*Excerpted records*:
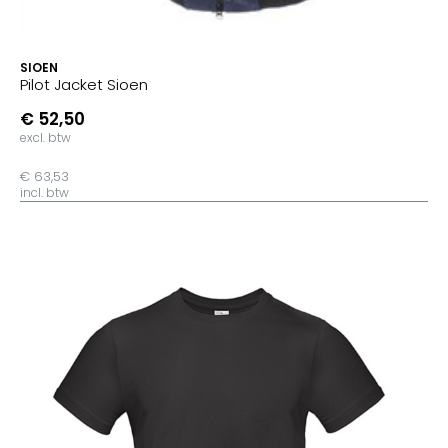
SIOEN
Pilot Jacket Sioen
€ 52,50
excl. btw
€ 63,53
incl. btw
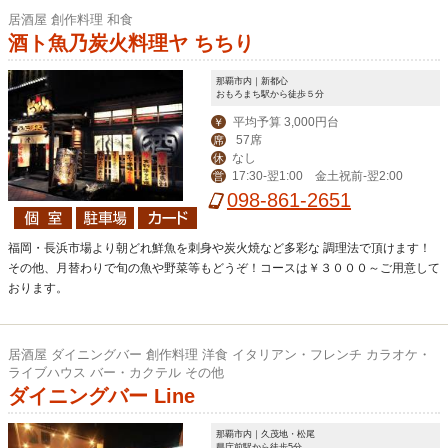
居酒屋 創作料理 和食
酒ト魚乃炭火料理ヤ ちちり
那覇市内｜新都心
おもろまち駅から徒歩５分
平均予算 3,000円台
￥
57席
席
なし
休
17:30‐翌1:00 金土祝前-翌2:00
営
098-861-2651
福岡・長浜市場より朝どれ鮮魚を刺身や炭火焼など多彩な 調理法で頂けます！
その他、月替わりで旬の魚や野菜等もどうぞ！コースは￥３０００～ご用意して
おります。
居酒屋 ダイニングバー 創作料理 洋食 イタリアン・フレンチ カラオケ・
ライブハウス バー・カクテル その他
ダイニングバー Line
那覇市内｜久茂地・松尾
県庁前駅から徒歩5分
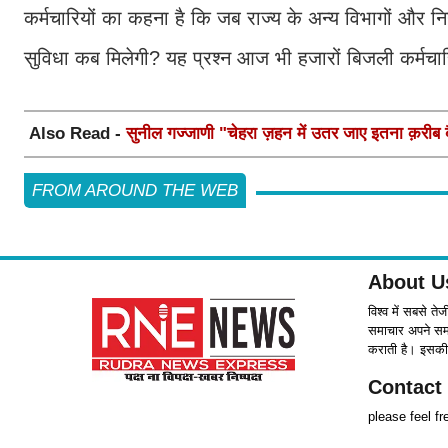
कर्मचारियों का कहना है कि जब राज्य के अन्य विभागों और निगमो
सुविधा कब मिलेगी? यह प्रश्न आज भी हजारों बिजली कर्मचारिय
Also Read -
सुनील गज्जाणी "चेहरा ज़हन में उतर जाए इतना क़रीब बैठ
FROM AROUND THE WEB
About U
विश्व में सबसे ते
समाचार अपने समर्
कराती है। इसकी 
Contact
please feel f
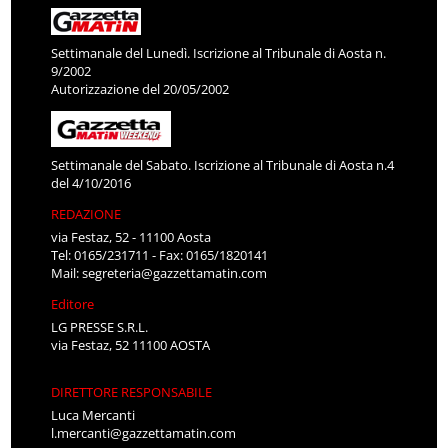
Settimanale del Lunedì. Iscrizione al Tribunale di Aosta n.
9/2002
Autorizzazione del 20/05/2002
Settimanale del Sabato. Iscrizione al Tribunale di Aosta n.4
del 4/10/2016
REDAZIONE
via Festaz, 52 - 11100 Aosta
Tel: 0165/231711 - Fax: 0165/1820141
Mail:
segreteria@gazzettamatin.com
Editore
LG PRESSE S.R.L.
via Festaz, 52 11100 AOSTA
DIRETTORE RESPONSABILE
Luca Mercanti
l.mercanti@gazzettamatin.com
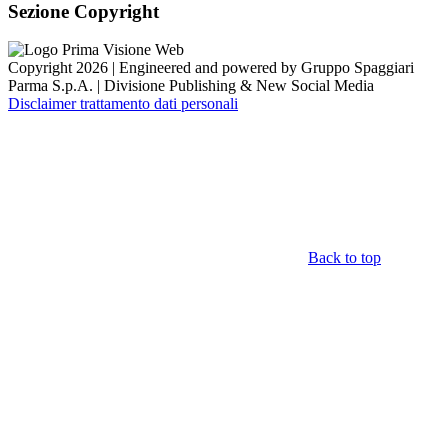
Sezione Copyright
Copyright 2026 | Engineered and powered by Gruppo Spaggiari
Parma S.p.A. | Divisione Publishing & New Social Media
Disclaimer trattamento dati personali
Back to top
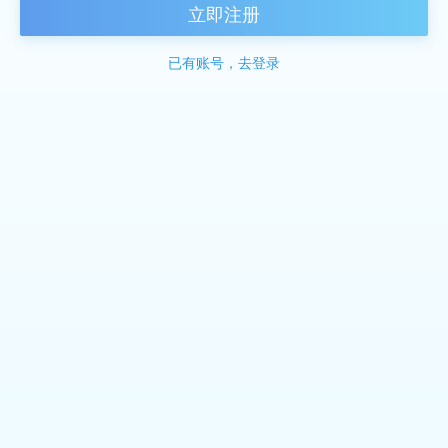
立即注册
已有账号，去登录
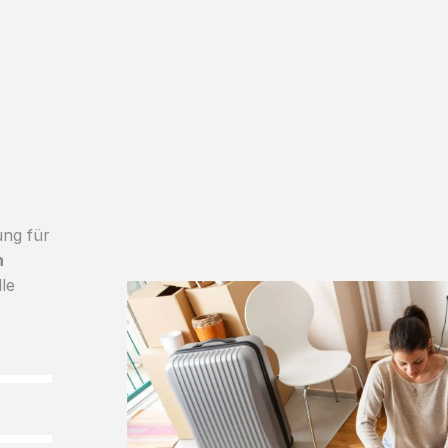
ung für
h
lle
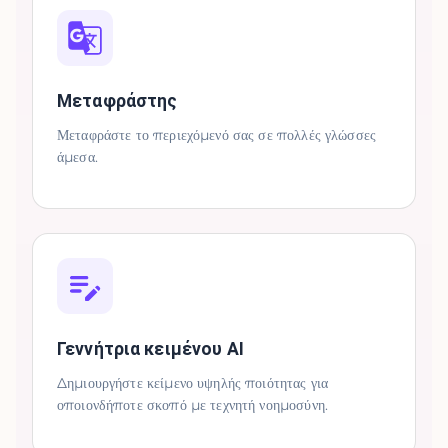
Μεταφράστης
Μεταφράστε το περιεχόμενό σας σε πολλές γλώσσες
άμεσα.
Γεννήτρια κειμένου AI
Δημιουργήστε κείμενο υψηλής ποιότητας για
οποιονδήποτε σκοπό με τεχνητή νοημοσύνη.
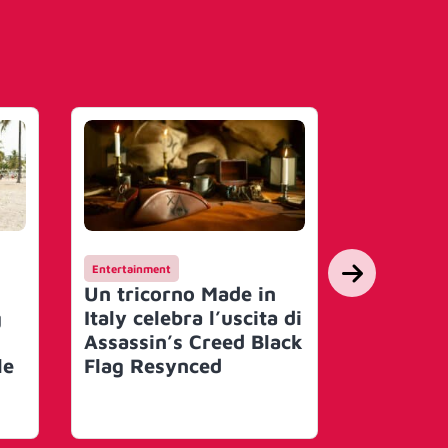
Entertainment
Campagne
Un tricorno Made in
Hay Day 
g
Italy celebra l’uscita di
suo mond
Assassin’s Creed Black
un festi
le
Flag Resynced
con Joe 
artisti 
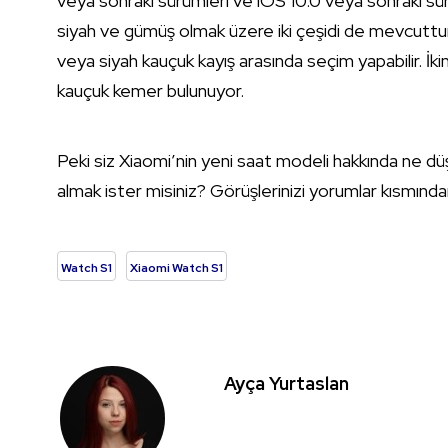
veya sonraki sürümleri ve iOS 10.0 veya sonraki sürüml
siyah ve gümüş olmak üzere iki çeşidi de mevcuttur. S
veya siyah kauçuk kayış arasında seçim yapabilir. İ
kauçuk kemer bulunuyor.
Peki siz Xiaomi’nin yeni saat modeli hakkında ne 
almak ister misiniz? Görüşlerinizi yorumlar kısmınd
Watch S1
Xiaomi Watch S1
Ayça Yurtaslan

*Exercise goal*:
Could you render the lines from the one with "Μεταφράστης" through the last line as a Markdown table with the columns No. and Text, skipping blank lines and leaving the pictures out?

*Written solution*:
| No. | Text |
|---|---|
| 1 | Μεταφράστης |
| 2 | Μεταφράστε το περιεχόμενό σας σε πολλές γλώσσες |
| 3 | άμεσα. |
| 4 | Γεννήτρια κειμένου AI |
| 5 | Δημιουργήστε κείμενο υψηλής ποιότητας για |
| 6 | οποιονδήποτε σκοπό με τεχνητή νοημοσύνη. |
| 7 | Entertainment |
| 8 | Campagne |
| 9 | Un tricorno Made in |
| 10 | Hay Day  |
| 11 | g |
| 12 | Italy celebra l’uscita di |
| 13 | suo mond |
| 14 | Assassin’s Creed Black |
| 15 | un festi |
| 16 | le |
| 17 | Flag Resynced |
| 18 | con Joe  |
| 19 | artisti  |
| 20 | veya sonraki sürümleri ve iOS 10.0 veya sonraki sürüml |
| 21 | siyah ve gümüş olmak üzere iki çeşidi de mevcuttur. S |
| 22 | veya siyah kauçuk kayış arasında seçim yapabilir. İ |
| 23 | kauçuk kemer bulunuyor. |
| 24 | Peki siz Xiaomi’nin yeni saat modeli hakkında ne  |
| 25 | almak ister misiniz? Görüşlerinizi yorumlar kısmınd |
| 26 | Watch S1 |
| 27 | Xiaomi Watch S1 |
| 28 | Ayça Yurtaslan |